===== Text excerpt

Legislation

The key pieces of legislation relating to the marine environment are shown in the figure below.

Management Area

Legislation

Spatial Area

Managing Authorities

Resource management

Resource Management Act 1991 (including New Zealand Coastal Policy Statement 2010)

Catchments, islands and territorial sea

-  Minister of Conservation
-  Regional councils
-  Territorial authorities

Exclusive Economic Zone and Continental Shelf (Environmental Effects) Act 2012

Exclusive economic zone and extended continental shelf

-  Minister for the Environment
-  Environmental Protection Authority

Hauraki Gulf Marine Park Act 2000

Hauraki Gulf territorial sea, islands and catchments

Hauraki Gulf Forum members

Fisheries

-  Fisheries Act 1996
-  Treaty of Waitangi (Fisheries Claims) Settlement Act 1992
-  Fisheries (Quota Operations Validation) Act 1997
-  Māori Fisheries Act 2004
-  Māori Commercial Aquaculture Claims Settlement Act 2004

Freshwater, territorial sea and exclusive economic zone

-  Minister for Primary Industries
-  Supported by Ministry for Primary Industries

Mining

-  Crown Minerals Act 1991
-  Continental Shelf Act 1964

Land, territorial sea, exclusive economic zone and extended continental shelf

-  Minister of Energy and Resources
-  Supported by Ministry of Business, Innovation and Employment through New Zealand Petroleum and Minerals

Marine pollution, except that managed by the EPA

Maritime Transport Act 1994

Territorial sea and exclusive economic zone

Maritime New Zealand

Biosecurity

Biosecurity Act 1993

Territorial sea and exclusive economic zone

Maritime New Zealand

Marine protection

Marine Reserves Act 1971

Territorial sea

-  Minister of Conservation
-  Supported by Department of Conservation 

Marine Mammals Protection Act 1978

Territorial sea and exclusive economic zone

Wildlife Act 1952

Land, territorial sea and exclusive economic zone

Fiordland (Te Moana o Atawhenua) Marine Management Act 2005

Fiordland (Te Moana o Atawhenua) Marine Area

Fiordland Marine Guardians (advisory)

Historic heritage

Heritage New Zealand Pouhere Taonga Act 2014

Land and territorial sea

Heritage New Zealand - Pouhere Taonga

Coastal reserves 

Marine and Coastal Area (Takutai Moana) Act 2011

Marine and coastal area 

-  Ministry of Justice responsible for administering protected customary right and customary marine title applications
-  Minister of Conservation has various administrative functions not conferred on a local authority or other person

Resource Management Act 1991

Most activities that have an environmental impact on the territorial sea, with the major exception of fishing, are managed under the RMA. These include land-based activities which impact on the marine area such as farming, forestry and urban development; activities within the marine area such as boating and aquaculture; and major marine works such as reclamation, dredging and the construction of wharves, jetties, sea walls and outfalls.

==========
===== Records for the exercise

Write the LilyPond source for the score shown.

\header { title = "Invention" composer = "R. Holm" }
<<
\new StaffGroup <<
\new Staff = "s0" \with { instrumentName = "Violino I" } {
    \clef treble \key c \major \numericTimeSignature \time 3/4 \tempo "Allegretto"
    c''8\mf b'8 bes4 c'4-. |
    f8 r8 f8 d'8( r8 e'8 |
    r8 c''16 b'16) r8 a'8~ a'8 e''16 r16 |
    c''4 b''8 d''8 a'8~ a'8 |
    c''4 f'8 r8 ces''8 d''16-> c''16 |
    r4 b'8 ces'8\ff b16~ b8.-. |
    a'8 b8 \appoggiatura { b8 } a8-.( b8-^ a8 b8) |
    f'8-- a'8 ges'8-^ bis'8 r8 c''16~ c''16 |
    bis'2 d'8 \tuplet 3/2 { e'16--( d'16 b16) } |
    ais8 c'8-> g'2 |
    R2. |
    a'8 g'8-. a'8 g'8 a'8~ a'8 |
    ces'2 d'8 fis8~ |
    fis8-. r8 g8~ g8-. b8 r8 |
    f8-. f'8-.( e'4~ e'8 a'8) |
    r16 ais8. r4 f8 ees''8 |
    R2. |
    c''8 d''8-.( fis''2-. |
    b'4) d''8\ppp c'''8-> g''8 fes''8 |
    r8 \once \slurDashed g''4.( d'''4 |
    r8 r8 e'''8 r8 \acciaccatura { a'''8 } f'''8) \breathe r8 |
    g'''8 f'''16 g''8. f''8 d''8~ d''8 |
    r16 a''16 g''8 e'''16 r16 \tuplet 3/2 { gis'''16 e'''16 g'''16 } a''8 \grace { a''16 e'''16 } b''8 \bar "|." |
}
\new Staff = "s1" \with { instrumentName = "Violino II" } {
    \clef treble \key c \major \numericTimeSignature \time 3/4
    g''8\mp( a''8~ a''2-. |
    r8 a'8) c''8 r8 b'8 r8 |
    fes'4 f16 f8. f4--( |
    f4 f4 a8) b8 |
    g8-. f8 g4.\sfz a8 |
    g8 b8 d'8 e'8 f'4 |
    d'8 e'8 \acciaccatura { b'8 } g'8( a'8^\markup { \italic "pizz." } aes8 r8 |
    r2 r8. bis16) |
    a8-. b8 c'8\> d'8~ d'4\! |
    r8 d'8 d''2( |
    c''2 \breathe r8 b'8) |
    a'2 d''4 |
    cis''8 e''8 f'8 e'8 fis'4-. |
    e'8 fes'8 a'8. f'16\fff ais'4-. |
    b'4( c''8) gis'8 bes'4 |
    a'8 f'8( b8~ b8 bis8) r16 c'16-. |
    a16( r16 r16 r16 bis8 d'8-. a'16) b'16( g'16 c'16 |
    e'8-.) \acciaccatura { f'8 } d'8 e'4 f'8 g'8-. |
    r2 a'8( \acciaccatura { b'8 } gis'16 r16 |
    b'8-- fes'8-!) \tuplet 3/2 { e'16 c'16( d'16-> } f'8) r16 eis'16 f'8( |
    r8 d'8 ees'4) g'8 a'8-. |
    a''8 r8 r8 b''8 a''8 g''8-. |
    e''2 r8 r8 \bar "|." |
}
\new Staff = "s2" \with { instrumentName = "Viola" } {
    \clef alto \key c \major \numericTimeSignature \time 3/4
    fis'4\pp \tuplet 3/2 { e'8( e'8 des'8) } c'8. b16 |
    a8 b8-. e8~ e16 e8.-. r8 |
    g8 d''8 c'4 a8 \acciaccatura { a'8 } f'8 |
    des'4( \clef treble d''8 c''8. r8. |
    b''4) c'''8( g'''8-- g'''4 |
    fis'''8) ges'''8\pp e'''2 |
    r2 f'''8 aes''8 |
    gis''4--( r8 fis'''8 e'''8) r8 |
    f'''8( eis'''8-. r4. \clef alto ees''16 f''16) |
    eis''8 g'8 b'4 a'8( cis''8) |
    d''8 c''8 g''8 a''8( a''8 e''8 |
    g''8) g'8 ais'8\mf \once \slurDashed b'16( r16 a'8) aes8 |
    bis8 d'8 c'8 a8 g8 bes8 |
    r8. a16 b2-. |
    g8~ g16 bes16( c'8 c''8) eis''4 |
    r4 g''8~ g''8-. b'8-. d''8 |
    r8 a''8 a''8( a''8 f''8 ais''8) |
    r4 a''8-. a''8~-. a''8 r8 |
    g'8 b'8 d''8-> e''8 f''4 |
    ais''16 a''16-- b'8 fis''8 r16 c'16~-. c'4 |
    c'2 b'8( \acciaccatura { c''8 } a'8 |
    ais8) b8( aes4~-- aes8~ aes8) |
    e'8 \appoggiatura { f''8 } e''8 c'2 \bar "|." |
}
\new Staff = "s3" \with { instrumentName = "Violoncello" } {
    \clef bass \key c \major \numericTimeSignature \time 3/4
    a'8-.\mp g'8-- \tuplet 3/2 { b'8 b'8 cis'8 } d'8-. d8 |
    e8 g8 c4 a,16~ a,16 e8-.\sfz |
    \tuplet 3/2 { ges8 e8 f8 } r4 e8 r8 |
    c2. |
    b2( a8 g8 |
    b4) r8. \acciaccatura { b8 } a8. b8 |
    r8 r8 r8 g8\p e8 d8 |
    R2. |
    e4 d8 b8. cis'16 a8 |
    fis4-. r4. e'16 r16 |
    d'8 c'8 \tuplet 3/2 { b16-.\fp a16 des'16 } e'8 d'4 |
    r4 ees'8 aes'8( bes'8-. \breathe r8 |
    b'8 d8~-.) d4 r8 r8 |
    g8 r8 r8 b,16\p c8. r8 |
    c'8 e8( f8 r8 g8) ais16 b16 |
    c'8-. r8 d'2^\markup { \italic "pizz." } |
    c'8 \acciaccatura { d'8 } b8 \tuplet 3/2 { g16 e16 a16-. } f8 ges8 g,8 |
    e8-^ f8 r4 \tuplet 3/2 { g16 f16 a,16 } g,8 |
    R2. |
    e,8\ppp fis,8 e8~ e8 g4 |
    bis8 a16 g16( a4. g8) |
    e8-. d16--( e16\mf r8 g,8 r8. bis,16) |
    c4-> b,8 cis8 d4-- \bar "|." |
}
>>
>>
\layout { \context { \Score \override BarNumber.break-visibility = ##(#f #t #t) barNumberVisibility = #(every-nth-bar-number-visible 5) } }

==========

> _Written task A_: Translate this sentence from the text on marine legislation into Spanish: "The key pieces of legislation relating to the marine environment are shown in the figure below."
> _Written task B_: Pull out every line of the records that contains the string "time".
The text and the records come from separate, unrelated sources.

> _Written answer A_: Las principales normas legislativas relativas al medio marino se muestran en la figura de abajo.

> _Written answer B_:
    \clef treble \key c \major \numericTimeSignature \time 3/4 \tempo "Allegretto"
    \clef treble \key c \major \numericTimeSignature \time 3/4
    \clef alto \key c \major \numericTimeSignature \time 3/4
    \clef bass \key c \major \numericTimeSignature \time 3/4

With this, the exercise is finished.